DONALD TRUMP’S ELECTION has likely given a massive lifeline to Deutsche Bank, the German financial firm that has been rocked recently by rumors that they would have to pay a $14 billion fine to the Justice Department over crisis-related mortgage abuses. 
That money is unlikely to ever be imposed, now that one of Deutsche Bank’s biggest borrowers – Trump – will soon be sitting in the White House. 
That conflict of interest is one of the innumerable ones facing Trump as he leaves his life of grifting behind and becomes the nation’s chief executive. While the Justice Department is nominally independent of the White House, I had to stop writing this sentence because of constant laughing. Trump could easily move to protect his personal investments by aiding his business partner Deutsche Bank.
 There’s simply no good reason for Deutsche Bank to agree to DOJ’s terms now, when a new administration will take over in a couple months, headed by a man who owes Deutsche Bank a lot of money. Trump’s debt with Deutsche is also negotiable in its own right, giving each side plenty of incentive to make a deal.

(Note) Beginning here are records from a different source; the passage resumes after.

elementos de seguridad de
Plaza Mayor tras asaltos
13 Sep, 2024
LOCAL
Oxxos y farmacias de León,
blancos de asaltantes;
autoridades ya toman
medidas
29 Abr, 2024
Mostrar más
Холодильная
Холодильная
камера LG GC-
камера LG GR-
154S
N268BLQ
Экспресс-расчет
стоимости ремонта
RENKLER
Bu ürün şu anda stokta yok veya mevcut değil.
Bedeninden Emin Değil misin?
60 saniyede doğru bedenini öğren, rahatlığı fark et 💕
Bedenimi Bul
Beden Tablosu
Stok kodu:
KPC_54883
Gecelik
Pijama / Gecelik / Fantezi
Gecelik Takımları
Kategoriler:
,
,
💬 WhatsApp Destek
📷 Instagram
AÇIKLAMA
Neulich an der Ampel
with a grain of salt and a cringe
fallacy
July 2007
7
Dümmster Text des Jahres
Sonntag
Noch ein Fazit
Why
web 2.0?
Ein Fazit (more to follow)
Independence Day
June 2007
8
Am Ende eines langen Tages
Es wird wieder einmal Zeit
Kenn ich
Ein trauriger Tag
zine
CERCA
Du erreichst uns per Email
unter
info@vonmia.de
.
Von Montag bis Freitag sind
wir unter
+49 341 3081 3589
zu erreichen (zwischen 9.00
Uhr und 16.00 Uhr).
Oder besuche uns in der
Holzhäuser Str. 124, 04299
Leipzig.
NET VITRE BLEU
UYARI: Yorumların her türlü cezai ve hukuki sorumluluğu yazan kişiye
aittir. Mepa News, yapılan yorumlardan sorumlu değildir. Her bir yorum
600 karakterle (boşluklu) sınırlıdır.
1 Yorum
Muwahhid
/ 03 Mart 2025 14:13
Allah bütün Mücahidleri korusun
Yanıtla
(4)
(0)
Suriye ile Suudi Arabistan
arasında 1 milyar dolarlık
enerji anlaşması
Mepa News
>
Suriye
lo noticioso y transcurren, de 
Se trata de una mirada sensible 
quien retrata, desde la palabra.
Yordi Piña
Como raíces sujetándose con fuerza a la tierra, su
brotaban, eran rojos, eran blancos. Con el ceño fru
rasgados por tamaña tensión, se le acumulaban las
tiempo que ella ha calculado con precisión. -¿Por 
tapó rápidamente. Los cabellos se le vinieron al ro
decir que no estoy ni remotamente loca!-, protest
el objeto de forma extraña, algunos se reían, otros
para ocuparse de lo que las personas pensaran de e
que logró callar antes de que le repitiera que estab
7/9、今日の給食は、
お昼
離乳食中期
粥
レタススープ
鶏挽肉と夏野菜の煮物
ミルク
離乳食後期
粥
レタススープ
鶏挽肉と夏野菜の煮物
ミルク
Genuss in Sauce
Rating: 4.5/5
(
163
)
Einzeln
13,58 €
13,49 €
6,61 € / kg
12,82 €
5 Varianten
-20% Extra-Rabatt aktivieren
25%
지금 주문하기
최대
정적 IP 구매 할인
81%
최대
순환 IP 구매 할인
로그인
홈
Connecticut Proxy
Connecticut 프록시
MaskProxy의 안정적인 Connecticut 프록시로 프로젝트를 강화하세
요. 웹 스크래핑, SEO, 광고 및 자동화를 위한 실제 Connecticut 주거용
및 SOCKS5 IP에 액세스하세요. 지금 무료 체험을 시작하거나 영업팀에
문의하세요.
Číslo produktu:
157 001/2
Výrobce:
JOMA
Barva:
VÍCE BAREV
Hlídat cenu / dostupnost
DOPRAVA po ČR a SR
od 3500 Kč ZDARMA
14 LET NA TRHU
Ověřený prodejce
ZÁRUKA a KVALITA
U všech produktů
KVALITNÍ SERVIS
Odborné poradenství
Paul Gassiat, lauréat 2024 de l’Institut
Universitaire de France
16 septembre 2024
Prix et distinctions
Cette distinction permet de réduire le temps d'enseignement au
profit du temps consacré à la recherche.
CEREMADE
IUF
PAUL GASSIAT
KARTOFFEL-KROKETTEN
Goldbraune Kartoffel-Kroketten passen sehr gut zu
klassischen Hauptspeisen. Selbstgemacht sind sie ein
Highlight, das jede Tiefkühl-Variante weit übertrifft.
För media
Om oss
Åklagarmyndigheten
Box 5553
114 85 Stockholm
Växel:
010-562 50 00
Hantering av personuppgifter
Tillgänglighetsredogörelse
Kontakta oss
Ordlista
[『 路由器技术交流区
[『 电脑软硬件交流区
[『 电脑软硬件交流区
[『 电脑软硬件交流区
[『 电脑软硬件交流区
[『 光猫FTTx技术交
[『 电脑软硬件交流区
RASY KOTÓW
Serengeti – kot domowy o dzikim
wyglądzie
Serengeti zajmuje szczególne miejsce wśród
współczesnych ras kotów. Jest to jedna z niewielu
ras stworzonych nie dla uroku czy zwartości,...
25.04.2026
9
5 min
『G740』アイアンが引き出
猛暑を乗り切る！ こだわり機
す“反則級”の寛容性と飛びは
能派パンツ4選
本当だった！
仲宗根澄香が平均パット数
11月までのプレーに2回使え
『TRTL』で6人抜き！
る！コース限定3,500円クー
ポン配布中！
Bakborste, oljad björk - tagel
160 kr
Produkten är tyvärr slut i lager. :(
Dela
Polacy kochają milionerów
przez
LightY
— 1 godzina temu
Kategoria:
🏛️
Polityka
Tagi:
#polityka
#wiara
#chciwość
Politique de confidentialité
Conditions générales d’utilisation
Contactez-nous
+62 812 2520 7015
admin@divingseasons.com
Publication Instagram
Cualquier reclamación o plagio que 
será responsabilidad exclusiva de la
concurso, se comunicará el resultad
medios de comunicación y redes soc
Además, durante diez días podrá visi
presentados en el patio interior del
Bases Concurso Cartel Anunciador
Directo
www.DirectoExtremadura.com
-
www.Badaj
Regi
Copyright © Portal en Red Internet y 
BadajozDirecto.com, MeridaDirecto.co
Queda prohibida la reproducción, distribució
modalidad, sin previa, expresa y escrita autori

Deutsche could get a free pass on its legal cases – of which the mortgage securities fraud is just one – while Trump could get better terms for his debts.
DYI Comment:  Trump's first test - will he go down the typical path of our slime politicians or take the high road?  This will come to a head quickly most likely within his first 90 to 180 days in office.  If he takes the high road then he is a true champion of the people - let's hope so.